Sure enough, two men wearing camouflage pants with bulging cargo pockets stumbled out of the woods, dirty and sweaty. The men begged for a ride down the mountain. The rangers identified themselves and got permission to search the pair.
They found more than 280 ginseng roots in the men's pockets. One root was marked with dye. The men were found guilty of ginseng poaching and sentenced to jail.
Arrests and jail are not always deterrents. "The hard-core poachers will go to jail, then be right back at it the next day because the money's so good," said Corbin, the plant protection specialist.

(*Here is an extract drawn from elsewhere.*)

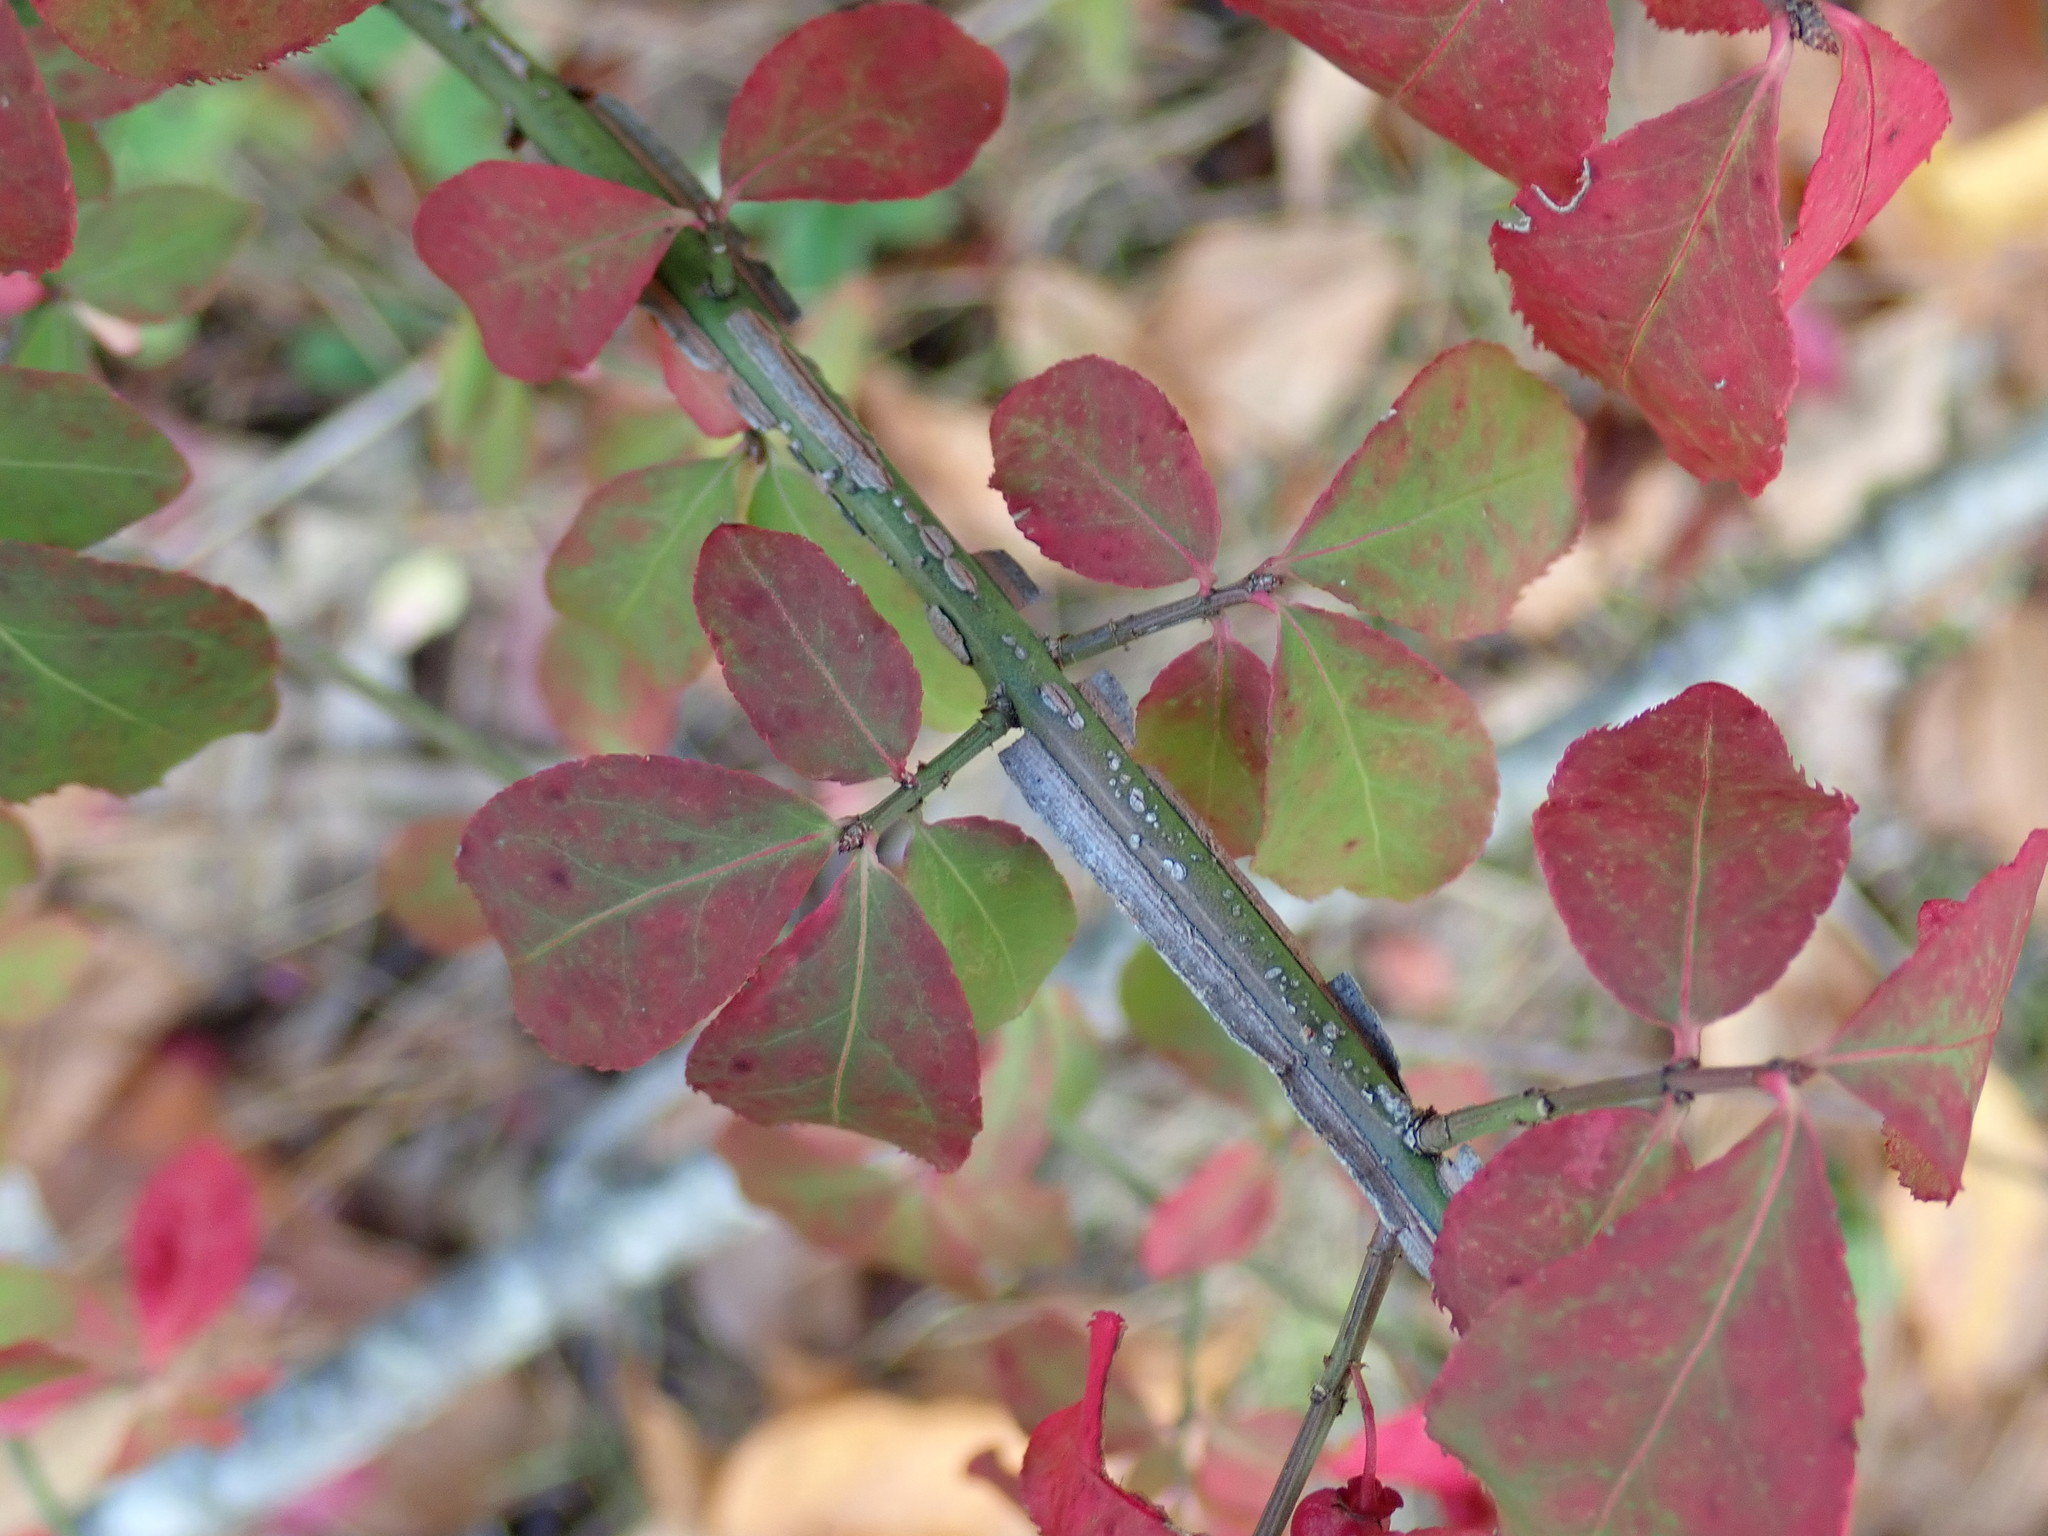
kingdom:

For instance, in October 2011, just months after the previous conviction, Billy Joe Hurley was charged with poaching 183 ginseng roots and sentenced to 120 days in jail.
So acute have the "dramatic declines" in wild ginseng become that the Forest Service earlier this year reduced legal harvest permits in the Nantahala and Pisgah national forests by 75% and cut the digging season in half. Each of the 136 permit-holders may harvest up to 3 wet pounds of ginseng in designated park areas during the first two weeks of September.
In the Smoky Mountains park, it took Corbin 15 minutes of climbing a densely wooded mountainside to locate a cove of wild ginseng growing near Mingus Mill. He leaned down to caress the leaves of several mature plants.
"Oh, beautiful!" he said as he spotted one plant. "That's a Jim dandy!"
But as hard as he searched, he could not find a gorgeous, four-pronged specimen he had recently discovered. He wanted to show it to Ranger Pond.
Corbin stomped through the brush, past tree saplings trampled by rampaging elk and boars, and finally found the cove where he'd seen the ginseng. But the plant wasn't there.
He had the look of a man who had just been told a friend had died.
"It's gone," he said. "Somebody got it."